Spears cheaper to manufacture; I can't supply a reference (there are a few smiths in H:SE and I wonder if they can provide information) but a good smith can crank out spearheads quickly, and attach them to bamboo poles. Techniques for fighting in spear can be taught to formations of peasants quickly and easily. (and green troops derive quite a bit of courage from being in formation). Spears require relatively little metal, cheap wood, and green troops. You can replace a spearhead (and the troops to wield the spear) quickly.
@Greg correctly points out that I should use the term tachi below rather than katana; he is correct. OP used katana and I have used katana other than to acknowledge @Greg's point.
Katana however is an expensive weapon. There are ample references (include a good one on youtube) about the skill, time, and quality of steel required to manufacture a katana. Green troops cannot master a sword; I've been working on sword techniques for years and I am still unable to reliably demonstrate basic skills. Much of the reason for the mystique of the katana is that they were so expensive to make that it wasn't worth making junk katana. If you're going to spend that much money & time, you're going to make everyone as close to perfect as possible. If your weapon costs that much, you're only going to put it in the hands of a very skilled and very well trained warrior.
@Greg argues that I overestimate the cost of the katana; perhaps. I would welcome anyone who can provide better costs. With due respect to Greg, I believe that a katana is going to be a multiple of the price of a spearhead. @Greg also argues that I overestimate the skill of the warrior; I believe we actually agree on this point, but that I've expressed the concept poorly. A samurai is a professional warrior; they are expected to train at a professional level. Formation spear work is for militia troops who are not professional warriors.
(Aside: the Chinese have a relevant proverb - you can give a man a Dao and have a soldier in a 100 days; give a man a jian and it will take one thousand days. Granted a Dao is not a spear, but the theory is the same. You can train foot soldiers in simple cut/thrust/parry formation fighting quickly. You train such troops with weapons that are cheap to produce and effective in the hands of people with limited experience.)
(Second aside: I don't have a reference, but my recollection is that a handful of samurai took out entire formations of shinobi troops in a single day. A handful of men victorious against an entire army, because the quality of troops and weapons were totally different.)

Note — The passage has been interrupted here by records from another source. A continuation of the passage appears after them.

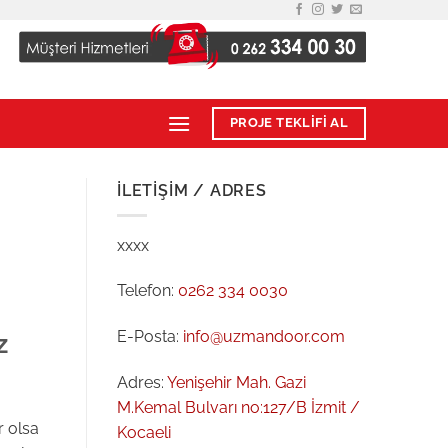
PROJE TEKLİFİ AL
İLETIŞIM / ADRES
xxxx
Telefon:
0262 334 0030
z
E-Posta:
info@uzmandoor.com
Adres:
Yenişehir Mah. Gazi
M.Kemal Bulvarı no:127/B İzmit /
r olsa
Kocaeli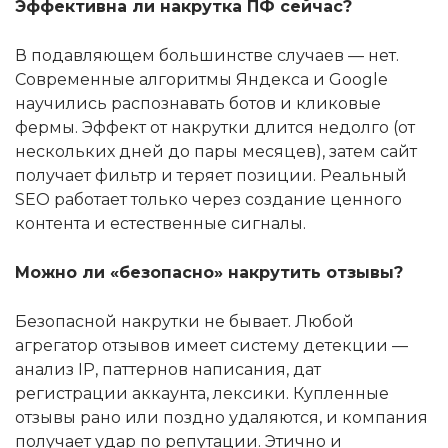
Эффективна ли накрутка ПФ сейчас?
В подавляющем большинстве случаев — нет.
Современные алгоритмы Яндекса и Google
научились распознавать ботов и кликовые
фермы. Эффект от накрутки длится недолго (от
нескольких дней до пары месяцев), затем сайт
получает фильтр и теряет позиции. Реальный
SEO работает только через создание ценного
контента и естественные сигналы.
Можно ли «безопасно» накрутить отзывы?
Безопасной накрутки не бывает. Любой
агрегатор отзывов имеет систему детекции —
анализ IP, паттернов написания, дат
регистрации аккаунта, лексики. Купленные
отзывы рано или поздно удаляются, и компания
получает удар по репутации. Этично и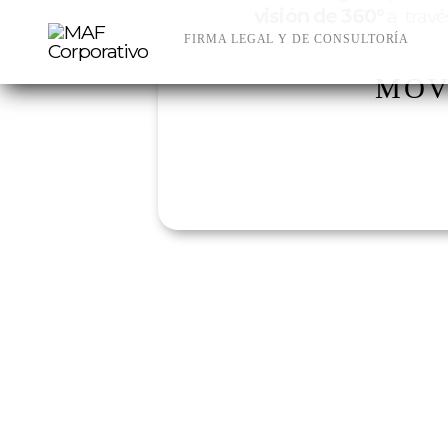
Skip
visión de 360°
a travé
to
FIRMA LEGAL Y DE CONSULTORÍA
content
MOV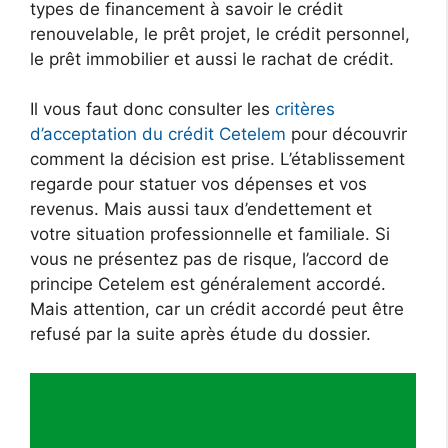
types de financement à savoir le crédit
renouvelable, le prêt projet, le crédit personnel,
le prêt immobilier et aussi le rachat de crédit.
Il vous faut donc consulter les
critères
d’acceptation du crédit Cetelem
pour découvrir
comment la décision est prise. L’établissement
regarde pour statuer vos dépenses et vos
revenus. Mais aussi taux d’endettement et
votre situation professionnelle et familiale. Si
vous ne présentez pas de risque, l’accord de
principe Cetelem est généralement accordé.
Mais attention, car un crédit accordé peut être
refusé par la suite après étude du dossier.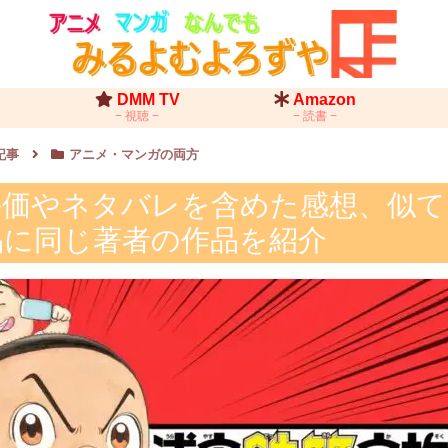
DMM TV
Amazon
視聴
読書
記事
アニメ・マンガの両方
 評価やネタバレを含めた感想、似
品に同じ著者の作品を紹介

Cavalry is a different problem; I sincerely doubt you'll find peasant troops in a cavalry formation. Cavalry requires extensive training for both horse and rider. Cavalry should be a very expensive troop. I'm not familiar with cavalry tactics at all, and the limited contacts I have in the cavalry world are western cavalry, not Asian cavalry. I freely admit that I'm not competent to discuss the different cavalry tactics with spear, lance, guan dao, etc. I am very dubious that anyone could use an 18kg guan dao from horseback. But as discussed in the comments, I am skeptical that Guan Yu actually used the Green Dragon Crescent; I think this is a signature endowment to assist with storytelling.

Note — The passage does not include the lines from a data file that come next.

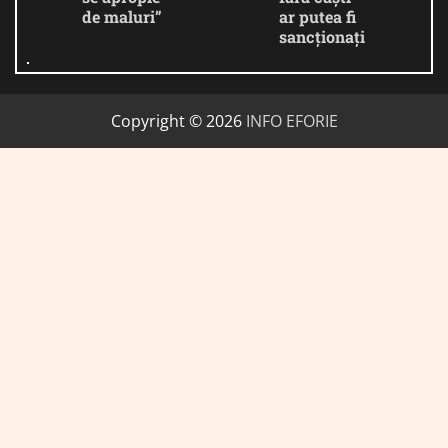
de maluri”
ar putea fi
sancționați
Copyright © 2026
INFO EFORIE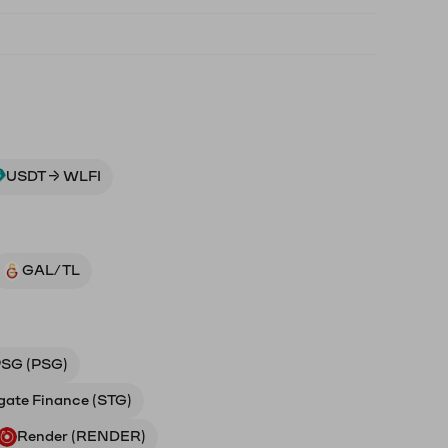
USDT → WLFI
GAL/TL
SG (PSG)
gate Finance (STG)
Render (RENDER)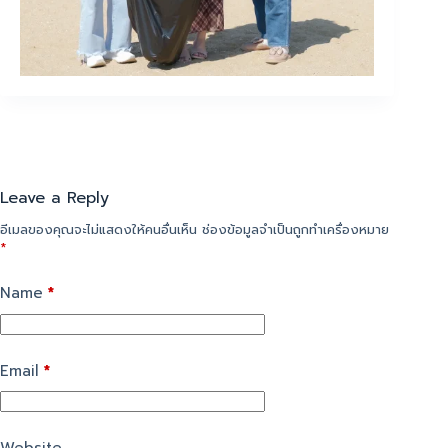
Leave a Reply
อีเมลของคุณจะไม่แสดงให้คนอื่นเห็น
ช่องข้อมูลจำเป็นถูกทำเครื่องหมาย
*
Name
*
Email
*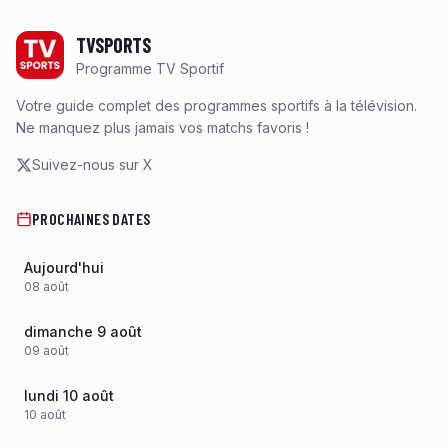
Footer
TVSPORTS
Programme TV Sportif
Votre guide complet des programmes sportifs à la télévision.
Ne manquez plus jamais vos matchs favoris !
Suivez-nous sur X
PROCHAINES DATES
Aujourd'hui
08
août
dimanche 9 août
09
août
lundi 10 août
10
août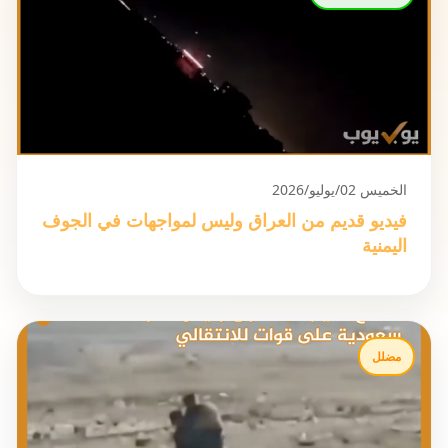
الخميس 02/يوليو/2026
فيديو قديم من العراق وليس لمواجهات في الجوف
اليمنية
مضلل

I don't have my book present at the time, but Scott Rodell relates that Chinese warfare was shaped by a different dynamic. The Chinese were able to muster enough low skilled/cheaply armed troops to dominate the battlefield. Japanese warfare was shaped by more elite fighters and less mass formations. There are Chinese swordsmen with astonishing skills and wonderful blades, but they had less influence on the battlefield. The battlefield was dominated by skill as a General, not as a swordsman (because raising mass levies were cheap). (Errors are mine, not those of Laoish Rodell.)